Turvey would doubtless have put Jota Sport higher up the grid in his quest for a fourth consecutive pole position but for a crash at the end of the start/finish straight that put him out of the session and caused the first red flag. “There was so much water on the track. We were aquaplaning everywhere. They were pretty tricky conditions for qualifying. On my outlap it spun round on me. It was more dangerous than when I’ve been in races where they brought the Safety Car out for heavy rain. I managed a banker lap but at T1 on I think my third lap as soon as I braked the rear wheels locked and it came around and I was a passenger from there really. I couldn’t get the car slowed down and it hit the tyre wall but it moved it so I don’t think it has done too much damage.
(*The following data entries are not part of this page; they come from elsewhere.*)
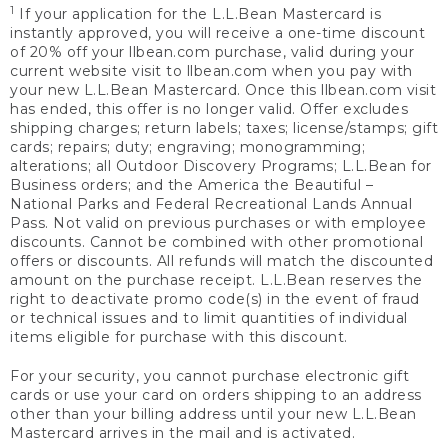
1
If your application for the L.L.Bean Mastercard is
instantly approved, you will receive a one-time discount
of 20% off your llbean.com purchase, valid during your
current website visit to llbean.com when you pay with
your new L.L.Bean Mastercard. Once this llbean.com visit
has ended, this offer is no longer valid. Offer excludes
shipping charges; return labels; taxes; license/stamps; gift
cards; repairs; duty; engraving; monogramming;
alterations; all Outdoor Discovery Programs; L.L.Bean for
Business orders; and the America the Beautiful –
National Parks and Federal Recreational Lands Annual
Pass. Not valid on previous purchases or with employee
discounts. Cannot be combined with other promotional
offers or discounts. All refunds will match the discounted
amount on the purchase receipt. L.L.Bean reserves the
right to deactivate promo code(s) in the event of fraud
or technical issues and to limit quantities of individual
items eligible for purchase with this discount.
For your security, you cannot purchase electronic gift
cards or use your card on orders shipping to an address
other than your billing address until your new L.L.Bean
Mastercard arrives in the mail and is activated.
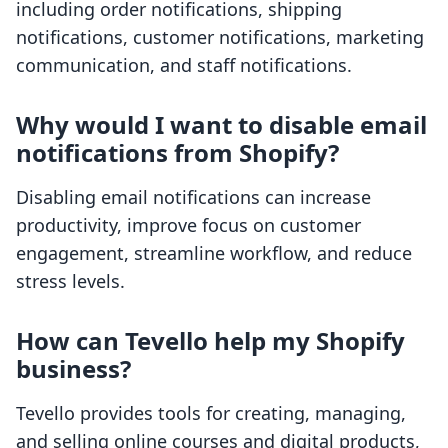
including order notifications, shipping
notifications, customer notifications, marketing
communication, and staff notifications.
Why would I want to disable email
notifications from Shopify?
Disabling email notifications can increase
productivity, improve focus on customer
engagement, streamline workflow, and reduce
stress levels.
How can Tevello help my Shopify
business?
Tevello provides tools for creating, managing,
and selling online courses and digital products,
I think for the race, if it stays like this, anyone who stays on the track for the full three hours is going to get a good result.” Sam Hignett confirmed that the damage was light, to the left rear bodywork and minor left rear suspension damage too.
Paul Chatin headed PC and #49 will start as high as sixth overall with an excellent 2:13.959, nearly three seconds faster than Ayari. The timing screen said Gary Hirsch was in the car at the time but it later changed to Chatin. Hirsch had a spin into the gravel at T10 to bring out the third red flag. TDS will start seventh overall after a session where Beche didn’t really figure and he was one of the drivers to throw it deep into the gravel at Turn 10, leading to the fourth red flag after which the session was terminated with around a minute left.
Klien had been caught out in the Morand Morgan by not setting a decent time prior to the red flag sequence (his 2:16.904 was good enough for second when he set it), then causing the second red flag by spinning into the gravel at T10. Morand will start a disappointing eighth overall ahead of the #48 PC car. #4 will start 15th overall, Alex Kapadia having been on qualifying duty. CO Jones had also bravely opted for that task in #46 but must have regretted it, having thrown the car into the gravel at T10 on his out lap, so no time was set by the Algarve Pro Racing Team.